Meine Notlösung wäre jetzt, dass ich wie unten makiert vor öffnen den background aisblende und dann wieder einblende. Dann sind die Dialoge sichtbar, aber das ist ja auch nicht unbedingt Sinn der Sache.


----------



## Ebenius (19. Dez 2008)

Passiert das selbe auch, wenn Du das main frame resizable machst?


----------



## dvid85 (19. Dez 2008)

ja. ich hatte es zum anfang rezisable. dann beim minimieren und wieder maximieren ist alles verschwunden. wenn ich dann das fenster größer oder kleiner gezogen hab ist alles wieder gekommen. das komische ist ja, dass es nur aufm mac nicht geht. ich hab auch schon versucht andere java compiler zu benutzen, erfolglos.


----------



## Ebenius (19. Dez 2008)

Ich kann's mit meinen Programmen auf nem Mac OS-X Java 1.5.0_16 nicht nachvollziehen.

Kannst Du auf einer der Kisten mit Eclipse* arbeiten?

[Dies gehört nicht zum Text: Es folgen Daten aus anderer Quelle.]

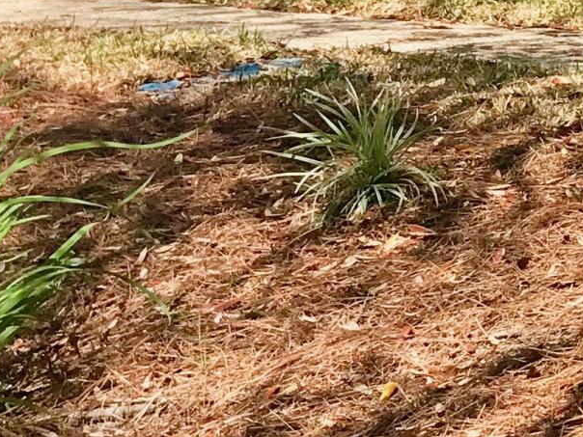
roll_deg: -1.2
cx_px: 1083
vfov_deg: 10.3
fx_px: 2341
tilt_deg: +2.0
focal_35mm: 139
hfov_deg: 12.8
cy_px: -229
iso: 20
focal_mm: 3.99
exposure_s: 1/1153
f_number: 1.8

Wenn ja, setz Dir einen Breakpoint in Window.processEvent(AWTEvent) an das WINDOW_STATE_CHANGED case-Label. Und dann quäl Dich durch.

// EDIT: * oder welche IDE auch immer Dir gefällt...

Viel Erfolg!


----------



## dvid85 (20. Dez 2008)

danke für deine hilfe, aber ich glaube das bringt alles nichts. hab jetzt ein paar tricks eingebaut mit denen es funktioniert. ist etwas unschön, aber naja.. hauptsache der user merkt es nicht.
hoffe nur, dass es jetzt auf anderen plattformen auch funktioniert.


----------



## dvid85 (20. Dez 2008)

achja, falls jemand die gleichen probleme hat, bitte melden. ich würde denn meine tricks posten


----------



## Hollebolle (19. Mrz 2009)

Hallo dvid85,

ich habe genau die gleichen Probleme, auf Windows und Linux läuft es, aber unter Mac OS X gibt es die von dir beschriebenen Probleme. Kannst Du mir deine Tricks nennen? 

Grüße


----------



## Hollebolle (19. Mrz 2009)

Jetzt habe ich selbst noch ein wenig herumprobiert, und es geht jetzt recht zufriedenstellend.

Ich habe dem JFrame einen WindowListener und WindowStateListener spendiert.

In den zugehörigen Methoden windowOpened und windowStateChanged mache ich auf alle JPanels der contentPane ein repaint().

Viele Grüße


----------